Marlyn Glen MSP

Speech in the Scottish Parliament

Migration and Trafficking

23 February 2011

 It was over a year ago that the Equal Opportunities Committee decided to hold an inquiry into migration and trafficking.

During the inquiry we heard from more than 50 witnesses at 11 meetings and took evidence from 25 migrants, who had come to Scotland from all over the world.

We have published a report that runs to more than 150 pages and reached more than140 conclusions.

Despite that, we agree that we have probably only scratched the surface; these are truly huge issues.

A great deal of work continues to be done.

As we have heard, the Equality and Human Rights Commission is undertaking an inquiry into human trafficking.

Also, Scotland’s Commissioner for Children and Young People has commissioned research into the prevalence and nature of child trafficking.

It will be published next month.

We therefore suggest that our successor committee might want to take further evidence on those issues as an important follow-up in the next session of Parliament.

We hope that our report will help to inform work that will be done in the next session and has helped the debate on migration and trafficking more generally.

We hope that it will help make a difference.

Given what we heard in evidence, we hope that it will help bring people round the table to work together, because, unfortunately, it is clear that there are barriers to effective working between levels of government and agencies on both issues.

A lack of concerted effort and co-operation has an impact not only on individual migrants and the victims of trafficking but on our society as a whole.

I welcome the cabinet secretary’s recognition of the importance of partnership working.

As has been said, Scotland must be involved in developing migration and trafficking policies if we are to ensure that policies are well informed and we can deliver the services that we need for all our population.

We must have resources in place to provide information and support to those who choose to come to work or study here.

At the moment, many migrants are floundering because the services are not in place.

They tend to find out things from their local communities, because they do not know where else to turn.

Many migrants bring skills and experience with them to Scotland—and not only in football, which Stuart McMillan used as his main example.

Despite that, we are turning many away because we do not accept the qualifications that they already have.

Migrants therefore take unskilled jobs or they take their skills and experience elsewhere, and Scotland is put at an economic disadvantage.

We are also concerned about the lack of engagement between Scottish employers and the Migration Advisory Committee.

There needs to be much better engagement to ensure that the most accurate and up-to-date information is available, so that Scotland is best placed to address skills shortages.

How the media cover the subject of migration is also crucial, as Elaine Smith, Bill Kidd and others outlined.

As for trafficking, I echo Malcolm Chisholm and commend the report and findings of the anti-trafficking monitoring group, "Wrong kind of victim?", which the committee found most useful in its deliberations.

We agreed with much of the report, especially in relation to the national referral mechanism, on which we have made a number of recommendations.

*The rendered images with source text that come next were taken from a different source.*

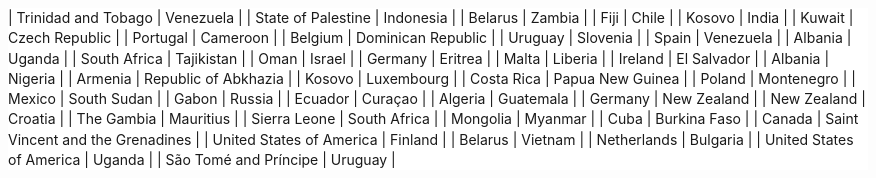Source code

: | Trinidad and Tobago | Venezuela |
| State of Palestine | Indonesia |
| Belarus | Zambia |
| Fiji | Chile |
| Kosovo | India |
| Kuwait | Czech Republic |
| Portugal | Cameroon |
| Belgium | Dominican Republic |
| Uruguay | Slovenia |
| Spain | Venezuela |
| Albania | Uganda |
| South Africa | Tajikistan |
| Oman | Israel |
| Germany | Eritrea |
| Malta | Liberia |
| Ireland | El Salvador |
| Albania | Nigeria |
| Armenia | Republic of Abkhazia |
| Kosovo | Luxembourg |
| Costa Rica | Papua New Guinea |
| Poland | Montenegro |
| Mexico | South Sudan |
| Gabon | Russia |
| Ecuador | Curaçao |
| Algeria | Guatemala |
| Germany | New Zealand |
| New Zealand | Croatia |
| The Gambia | Mauritius |
| Sierra Leone | South Africa |
| Mongolia | Myanmar |
| Cuba | Burkina Faso |
| Canada | Saint Vincent and the Grenadines |
| United States of America | Finland |
| Belarus | Vietnam |
| Netherlands | Bulgaria |
| United States of America | Uganda |
| São Tomé and Príncipe | Uruguay |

I also want to mention the important role played by support agencies such as TARA and the Poppy project, which gave evidence, in identifying and supporting women who have been trafficked for sexual exploitation.

Victims must be able to access support services in Scotland, and yet we heard evidence that suggested that some were having to go to England for such services because they are not available here.

Scotland must be able to provide appropriate services, which should include the provision of 24-hour residential services and the availability of translation and legal representation.

The report expresses the serious concerns shared by Jim Hume, Richard Baker and others about the complete lack of prosecutions for trafficking.

We hope to see progress on that in the near future.

I believe that the committee’s inquiry has made a major contribution to the on-going debate in relation to migration and trafficking.

I sincerely hope that it will help to eliminate some of the myths about migration.

As Christina McKelvie said, we politicians have a responsibility to ensure that people are aware of the facts and of the positive contributions that migrants make to our economy and our society.

We need to be aware of the issues and the facts, so that we can help and not hinder.

We also have a role to play in helping migrants in our communities engage with the political process, so that their voices can be heard and positive change can happen.

As has been said, we also need to do much more to tackle trafficking to ensure that Scotland is not seen as a soft touch for traffickers.

We need to ensure that we have the penalties and procedures in place to act as a deterrent, and we need the UK Government and its agencies to co-operate fully.

This has been a useful and timely debate, although it was rather short.

I sincerely hope that it helps to make a difference to people’s lives.